Rails Girls is a movement started by Linda Liukas and Karri Saarinen. It aims to open up technology and make it more approachable for girls and women. You can learn more about it here.

Personally, we love the idea of being more inclusive at coding events. We think that we’re really missing out by not making an effort to include a more diverse group in coding. There’s a gender gap in the technology sector, and we want to do what we can to help close it.

So we set out to organize a Rails Girls event at Piktochart. We pulled the entire team together – designers, marketers, and developers – to get organized and to get the word out. We even made our own Rails Girl mascot!

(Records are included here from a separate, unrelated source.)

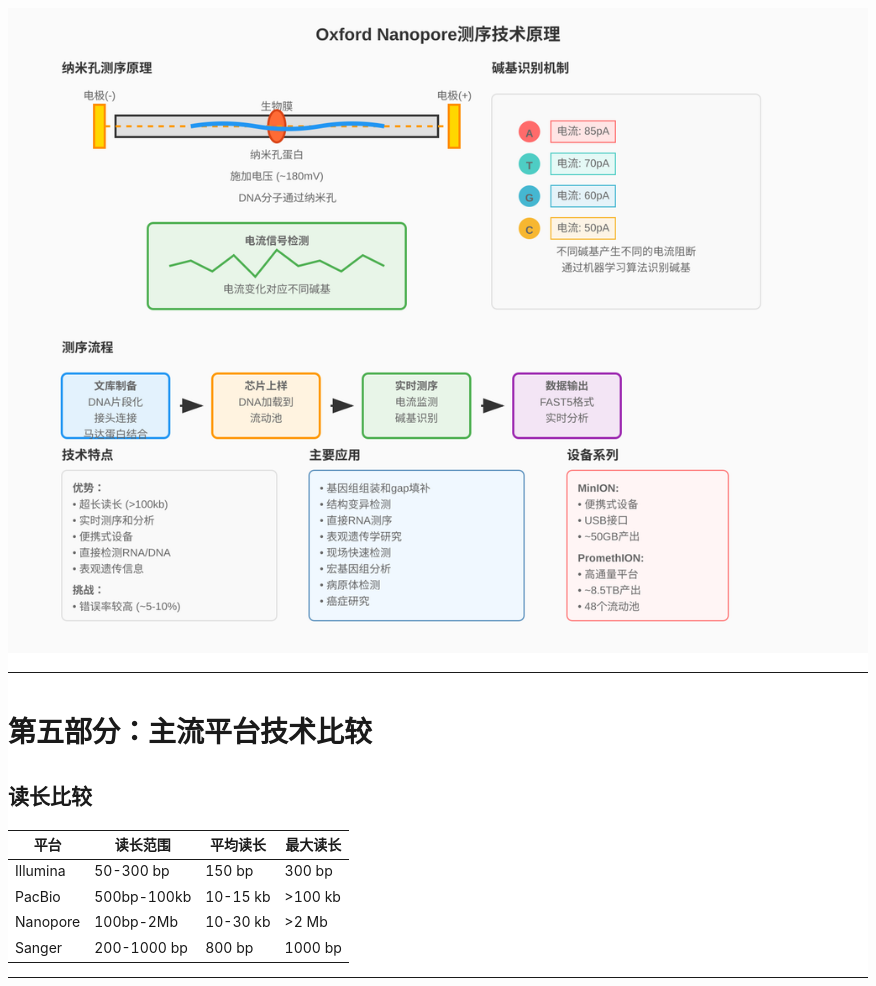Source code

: 


![Nanopore测序原理](../../../../assets/images/sequencing/nanopore-sequencing.svg)

---


# 第五部分：主流平台技术比较

## 读长比较
| 平台 | 读长范围 | 平均读长 | 最大读长 |
|------|---------|---------|---------|
| Illumina | 50-300 bp | 150 bp | 300 bp |
| PacBio | 500bp-100kb | 10-15 kb | >100 kb |
| Nanopore | 100bp-2Mb | 10-30 kb | >2 Mb |
| Sanger | 200-1000 bp | 800 bp | 1000 bp |

---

On the 27th of September, we opened our doors, ready to welcome the 36 registered participants. We were a little pessimistic and thought maybe a dozen people would show up. Imagine our surprise when 44 coders came marching in!

We didn’t make it a “females only” event because we knew there were guys out there who wanted to learn Ruby, too. The great news is that we had 32 girls show up, which was the vast majority!

Thankfully, we had extra mentors on hand to help us out – our front-end development team along with other mentors from our network, totaling 13 in all.

The attendees were tasked with building a web app that worked like a simplified Pinterest to upload pictures with title and descriptions.

Everyone grasped the Ruby concepts quickly, and the groups finished their task ahead of schedule. So we proceeded to do extra learning, improving the app and styling it.

After lunch, Eureka shared her experience as a female coder. A new psychology and media studies graduate, Eureka began coding in her final year of college in order to pick up a new skill. She enjoys programming games and experiments in Java and JavaScript, and she’s even animated her dog, Crystal.

We ended everything on a super positive note. Everyone was charged up by their new knowledge. Within Piktochart, we felt the good vibes of sharing the Ruby love. We are already looking forward to next time!

If you are a Rubyist interested in sharing your Ruby knowledge, we recommend running a Rails Girls workshop for the coders in your life. It’s worth it.